Physical action—even the exquisitely private act of taking one’s own life—is very difficult for women. Conditioned female behavior is more comfortable with, and is defined by, psychic and emotional self-destruction. Women are conditioned to experience physicality—be it violent, destructive, or pleasurable—more in the presence of another, or at male hands, than alone or at (their own) female hands. Female suicide attempts are not so much realistic “calls for help” or hostile inconveniencing of others as they are the assigned baring of the powerless throat, signals of ritual readiness for self-sacrifice. Like female tears, female suicide attempts constitute an essential act of resignation and helplessness—which alone can command temporary relief or secondary rewards. As we have noted, however, women who try to kill themselves are not necessarily treated very kindly.
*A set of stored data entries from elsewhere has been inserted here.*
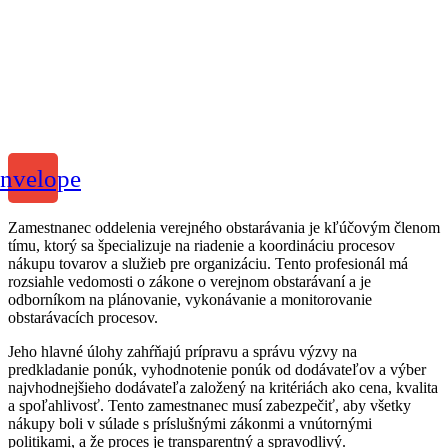
nvelope
Zamestnanec oddelenia verejného obstarávania je kľúčovým členom
tímu, ktorý sa špecializuje na riadenie a koordináciu procesov
nákupu tovarov a služieb pre organizáciu. Tento profesionál má
rozsiahle vedomosti o zákone o verejnom obstarávaní a je
odborníkom na plánovanie, vykonávanie a monitorovanie
obstarávacích procesov.
Jeho hlavné úlohy zahŕňajú prípravu a správu výzvy na
predkladanie ponúk, vyhodnotenie ponúk od dodávateľov a výber
najvhodnejšieho dodávateľa založený na kritériách ako cena, kvalita
a spoľahlivosť. Tento zamestnanec musí zabezpečiť, aby všetky
nákupy boli v súlade s príslušnými zákonmi a vnútornými
politikami, a že proces je transparentný a spravodlivý.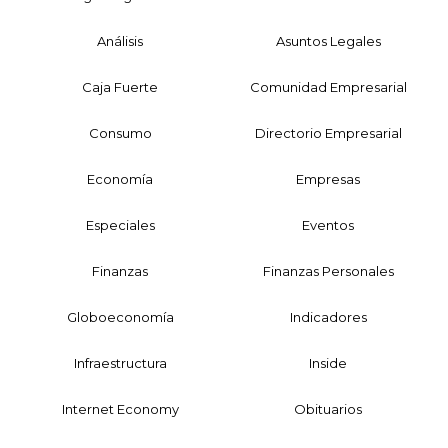
Análisis
Asuntos Legales
Caja Fuerte
Comunidad Empresarial
Consumo
Directorio Empresarial
Economía
Empresas
Especiales
Eventos
Finanzas
Finanzas Personales
Globoeconomía
Indicadores
Infraestructura
Inside
Internet Economy
Obituarios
Suicide attempts are the grand rites of “femininity”—i.e., ideally, women are supposed to “lose” in order to “win.” Women who succeed at suicide are, tragically, outwitting or rejecting their “feminine” role, and at the only price possible: their death.
It is important to realize that schizophrenia, or madness, is crucially different from female symptoms such as depression or anxiety. Schizophrenia, in both women and men, always involves opposite as well as same-sex behavior. For instance, female schizophrenics are more openly hostile or violent, or more overtly concerned with sexual and bisexual pleasure, than are female “depressives.” Both groups of women still share many “feminine” traits such as mistrusting their own perceptions, feeling inferior, helpless, and dependent. Just as schizophrenia is no entree into power for women, neither are “female” diseases such as depression, promiscuity, paranoia, eating disorders, self-mutilation, panic attacks, and suicide attempts. Such “disorders,” whether hospitalized or not, constitute female role rituals, enacted by most women. As we shall see, whether and what kind of “treatment” is afforded these rituals is a function of age, class, and race.